A presidente Dilma Rousseff não irá à festa de 1º de maio, evento que a Força Sindical realiza em São Paulo, para comemorar o Dia do Trabalhador, segundo informou na manhã desta segunda-feira, 29, o ministro-chefe da Secretaria-Geral da Presidência da República, Gilberto Carvalho. Com presença já confirmada do senador Aécio Neves (PSDB-MG) no evento organizado pela Força Sindical, na zona norte da cidade, e com a possibilidade de contar com a participação, ainda, do governador de Pernambuco, Eduardo Campos (PSB), que tem dado sinais de que pode concorrer ao Palácio do Planalto no ano que vem, a decisão de Dilma foi pelo afastamento.

“Temos muito o que comemorar em 1º de maio e é muito provável que a gente (Gilberto Carvalho e o ministro do Trabalho, Manoel Dias) esteja presente com orgulho de ser um governo que recebe trabalhadores, que dialoga com trabalhadores, que atende as reivindicações que são possíveis e faz um esforço enorme para continuar mantendo o nível de emprego que temos no País”, afirmou Gilberto.

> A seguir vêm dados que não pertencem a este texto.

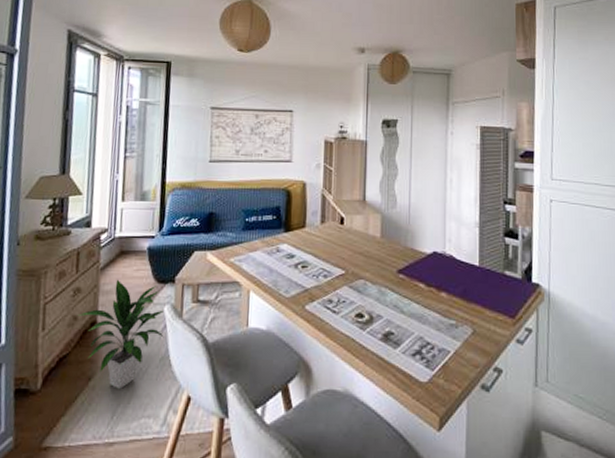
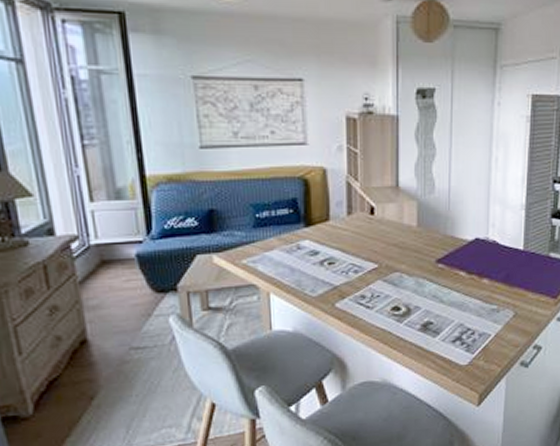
indoor plant: present [77,279,165,389] -> none [60,292,174,404]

Além do palanque que a Força Sindical dará a oponentes de Dilma, a Central Única dos Trabalhadores (CUT) já avisou que vai usar a festa – evento que acontece no centro de São Paulo – para pressionar a presidente em relação a agenda sindical. O movimento reclama da ausência de resposta aos trabalhadores sobre uma pauta com 11 itens, entregue ao governo em 6 de março. A ideia é que o calendário de paralisações já comece a ser discutido.

Carvalho minimizou os impasses e disse que, até amanhã, haverá uma definição sobre as reivindicações. “A presidenta recebeu as centrais, estamos olhando a pauta das centrais, mas ela não vai ao 1º de maio. Amanhã vamos ter uma definição sobre as posições do governo”, destacou o ministro.